Now we move on to other fronts. The coalition that was built during this fight needs to last, and build larger networks. I pray that those in California who have won these valuable lessons, and won in the face of insurmountable odds, and trounced the Juggernaut-Inevitability-Illusion will take some valuable intel out of this. And prepare for further battles.
LOS ANGELES—California voters have adopted a constitutional amendment outlawing same-sex marriage, overturning the state Supreme Court decision that gave gay couples the right to wed just months ago.
The passage of Proposition 8 in Tuesday’s election represents a crushing political defeat for gay rights activists, who had hoped public opinion on the contentious issue had shifted enough since the state overwhelmingly passed an earlier gay marriage ban in 2000 to help them defeat the measure.

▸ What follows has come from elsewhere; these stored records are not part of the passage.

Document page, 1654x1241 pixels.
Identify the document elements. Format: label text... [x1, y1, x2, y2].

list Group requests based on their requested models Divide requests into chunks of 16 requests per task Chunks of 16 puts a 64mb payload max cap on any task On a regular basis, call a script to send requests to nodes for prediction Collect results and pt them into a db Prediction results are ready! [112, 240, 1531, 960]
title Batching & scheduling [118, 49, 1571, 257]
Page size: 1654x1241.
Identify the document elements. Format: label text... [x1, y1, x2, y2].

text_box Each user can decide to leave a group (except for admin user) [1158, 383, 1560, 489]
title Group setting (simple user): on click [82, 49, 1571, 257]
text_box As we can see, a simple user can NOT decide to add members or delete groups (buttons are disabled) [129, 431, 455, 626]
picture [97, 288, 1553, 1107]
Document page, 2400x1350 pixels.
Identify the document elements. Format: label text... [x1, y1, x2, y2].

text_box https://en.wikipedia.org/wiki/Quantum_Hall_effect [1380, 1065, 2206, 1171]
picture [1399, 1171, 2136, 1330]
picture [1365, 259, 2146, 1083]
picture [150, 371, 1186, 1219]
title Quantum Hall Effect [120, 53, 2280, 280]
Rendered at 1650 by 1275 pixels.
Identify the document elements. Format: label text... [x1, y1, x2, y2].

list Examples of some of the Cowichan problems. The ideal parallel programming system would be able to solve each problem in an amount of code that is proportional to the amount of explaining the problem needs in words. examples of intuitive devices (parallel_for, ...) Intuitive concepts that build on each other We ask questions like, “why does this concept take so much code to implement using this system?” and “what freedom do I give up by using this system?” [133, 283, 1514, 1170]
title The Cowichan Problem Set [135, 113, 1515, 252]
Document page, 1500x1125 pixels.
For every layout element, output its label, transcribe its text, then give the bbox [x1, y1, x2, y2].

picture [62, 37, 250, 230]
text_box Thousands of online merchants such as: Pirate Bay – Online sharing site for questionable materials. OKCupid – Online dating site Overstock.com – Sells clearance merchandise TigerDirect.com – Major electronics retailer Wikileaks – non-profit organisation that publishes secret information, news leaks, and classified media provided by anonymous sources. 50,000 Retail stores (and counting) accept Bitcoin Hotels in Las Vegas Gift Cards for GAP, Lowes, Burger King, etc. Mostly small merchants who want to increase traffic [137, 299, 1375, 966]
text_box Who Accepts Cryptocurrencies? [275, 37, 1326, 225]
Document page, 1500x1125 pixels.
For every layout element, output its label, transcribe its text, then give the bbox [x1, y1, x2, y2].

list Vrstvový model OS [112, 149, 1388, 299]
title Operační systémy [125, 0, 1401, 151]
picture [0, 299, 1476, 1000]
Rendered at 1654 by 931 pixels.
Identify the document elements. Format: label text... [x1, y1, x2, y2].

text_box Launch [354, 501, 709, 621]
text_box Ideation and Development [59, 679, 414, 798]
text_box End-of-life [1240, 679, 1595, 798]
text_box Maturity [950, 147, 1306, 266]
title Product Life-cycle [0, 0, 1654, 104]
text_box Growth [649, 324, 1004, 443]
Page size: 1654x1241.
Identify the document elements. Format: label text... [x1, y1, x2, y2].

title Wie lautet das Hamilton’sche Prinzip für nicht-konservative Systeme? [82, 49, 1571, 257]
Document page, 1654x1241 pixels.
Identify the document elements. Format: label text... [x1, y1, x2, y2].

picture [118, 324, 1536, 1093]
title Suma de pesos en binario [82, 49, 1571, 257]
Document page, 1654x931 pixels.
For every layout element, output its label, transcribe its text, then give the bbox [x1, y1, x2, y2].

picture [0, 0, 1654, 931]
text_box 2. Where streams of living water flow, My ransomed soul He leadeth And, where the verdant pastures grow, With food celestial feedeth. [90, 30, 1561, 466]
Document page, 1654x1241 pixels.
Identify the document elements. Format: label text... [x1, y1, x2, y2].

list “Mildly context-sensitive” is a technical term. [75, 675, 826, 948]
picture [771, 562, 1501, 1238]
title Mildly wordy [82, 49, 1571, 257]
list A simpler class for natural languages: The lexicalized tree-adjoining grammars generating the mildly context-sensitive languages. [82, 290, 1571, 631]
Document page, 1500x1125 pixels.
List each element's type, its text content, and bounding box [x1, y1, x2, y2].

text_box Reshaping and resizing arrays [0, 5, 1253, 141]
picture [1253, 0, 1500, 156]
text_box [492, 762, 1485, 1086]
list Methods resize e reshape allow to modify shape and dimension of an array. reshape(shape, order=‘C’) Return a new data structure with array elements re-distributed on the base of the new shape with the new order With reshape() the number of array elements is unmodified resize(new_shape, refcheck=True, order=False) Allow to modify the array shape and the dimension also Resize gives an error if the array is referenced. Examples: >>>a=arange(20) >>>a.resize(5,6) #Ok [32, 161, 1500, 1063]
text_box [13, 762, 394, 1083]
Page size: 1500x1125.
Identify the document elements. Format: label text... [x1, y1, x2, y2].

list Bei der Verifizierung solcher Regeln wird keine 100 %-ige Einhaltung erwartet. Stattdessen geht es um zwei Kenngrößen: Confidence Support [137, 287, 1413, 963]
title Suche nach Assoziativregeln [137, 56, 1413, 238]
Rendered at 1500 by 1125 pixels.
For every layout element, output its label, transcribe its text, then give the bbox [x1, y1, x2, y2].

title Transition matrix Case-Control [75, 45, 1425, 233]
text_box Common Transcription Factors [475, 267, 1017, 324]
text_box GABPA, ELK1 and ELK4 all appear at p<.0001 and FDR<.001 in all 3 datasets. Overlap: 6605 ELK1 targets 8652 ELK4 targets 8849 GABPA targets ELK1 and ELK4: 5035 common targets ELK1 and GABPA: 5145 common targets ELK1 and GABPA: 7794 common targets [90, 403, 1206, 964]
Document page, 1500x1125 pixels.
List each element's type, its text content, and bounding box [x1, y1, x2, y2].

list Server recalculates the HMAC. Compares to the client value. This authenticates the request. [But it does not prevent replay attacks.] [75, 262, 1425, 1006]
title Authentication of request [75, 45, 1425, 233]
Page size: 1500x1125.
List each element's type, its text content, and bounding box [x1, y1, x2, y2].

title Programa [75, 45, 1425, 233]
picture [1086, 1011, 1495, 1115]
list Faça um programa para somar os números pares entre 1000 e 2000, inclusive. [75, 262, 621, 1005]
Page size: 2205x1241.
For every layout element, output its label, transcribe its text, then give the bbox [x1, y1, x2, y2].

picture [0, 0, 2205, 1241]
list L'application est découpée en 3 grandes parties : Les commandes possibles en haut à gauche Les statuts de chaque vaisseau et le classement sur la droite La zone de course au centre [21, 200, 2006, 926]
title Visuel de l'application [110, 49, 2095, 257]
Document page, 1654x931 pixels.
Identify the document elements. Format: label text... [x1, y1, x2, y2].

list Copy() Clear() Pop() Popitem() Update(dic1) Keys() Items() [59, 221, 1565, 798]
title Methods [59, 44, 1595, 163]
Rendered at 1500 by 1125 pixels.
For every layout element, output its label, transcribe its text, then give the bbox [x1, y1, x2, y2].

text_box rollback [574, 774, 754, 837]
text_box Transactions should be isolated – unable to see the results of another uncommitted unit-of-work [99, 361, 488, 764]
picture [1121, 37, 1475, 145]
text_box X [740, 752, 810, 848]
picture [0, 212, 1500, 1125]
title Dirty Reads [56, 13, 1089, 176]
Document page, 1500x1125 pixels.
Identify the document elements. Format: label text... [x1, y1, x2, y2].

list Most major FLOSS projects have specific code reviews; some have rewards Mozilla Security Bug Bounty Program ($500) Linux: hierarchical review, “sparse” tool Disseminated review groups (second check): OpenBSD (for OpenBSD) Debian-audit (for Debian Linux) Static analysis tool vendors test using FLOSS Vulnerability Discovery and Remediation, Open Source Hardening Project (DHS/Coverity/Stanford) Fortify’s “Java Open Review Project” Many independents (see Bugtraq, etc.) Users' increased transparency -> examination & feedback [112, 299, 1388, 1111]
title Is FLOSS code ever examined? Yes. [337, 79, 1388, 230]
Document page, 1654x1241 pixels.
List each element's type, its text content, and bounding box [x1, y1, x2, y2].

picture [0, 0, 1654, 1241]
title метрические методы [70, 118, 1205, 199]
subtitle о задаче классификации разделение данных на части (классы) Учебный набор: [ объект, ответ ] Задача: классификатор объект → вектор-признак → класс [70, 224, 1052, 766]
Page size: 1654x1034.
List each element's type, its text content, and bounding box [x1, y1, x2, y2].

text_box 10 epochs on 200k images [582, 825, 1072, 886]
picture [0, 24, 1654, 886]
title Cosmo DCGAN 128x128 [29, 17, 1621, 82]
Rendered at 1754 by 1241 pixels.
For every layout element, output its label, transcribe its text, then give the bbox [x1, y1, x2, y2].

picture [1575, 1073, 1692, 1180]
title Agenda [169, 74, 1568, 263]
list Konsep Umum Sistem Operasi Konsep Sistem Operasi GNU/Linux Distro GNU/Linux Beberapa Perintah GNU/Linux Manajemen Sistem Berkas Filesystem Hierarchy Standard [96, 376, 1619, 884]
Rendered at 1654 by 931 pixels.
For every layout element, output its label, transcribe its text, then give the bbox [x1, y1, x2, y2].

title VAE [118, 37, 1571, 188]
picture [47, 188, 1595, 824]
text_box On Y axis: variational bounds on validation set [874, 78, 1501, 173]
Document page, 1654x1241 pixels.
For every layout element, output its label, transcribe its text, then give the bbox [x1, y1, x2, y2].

“We pick ourselves up and trudge on,” Kate Kendell, executive director of the National Center for Lesbian Rights, said early Wednesday when it appeared the measure was headed for passage. “There has been enormous movement in favor of full equality in eight short years. That is the direction this is heading, and if it’s not today or it’s not tomorrow, it will be soon.”
With almost all precincts reporting, election returns showed the measure winning with 52 percent. With election officials and others estimating 2 million to 3 million provisional and absentee ballots remained to be tallied, leaders of the No on 8 campaign said they were not ready to concede.
And oh yeah—I’m updating my 8 Things I Rejoice In post.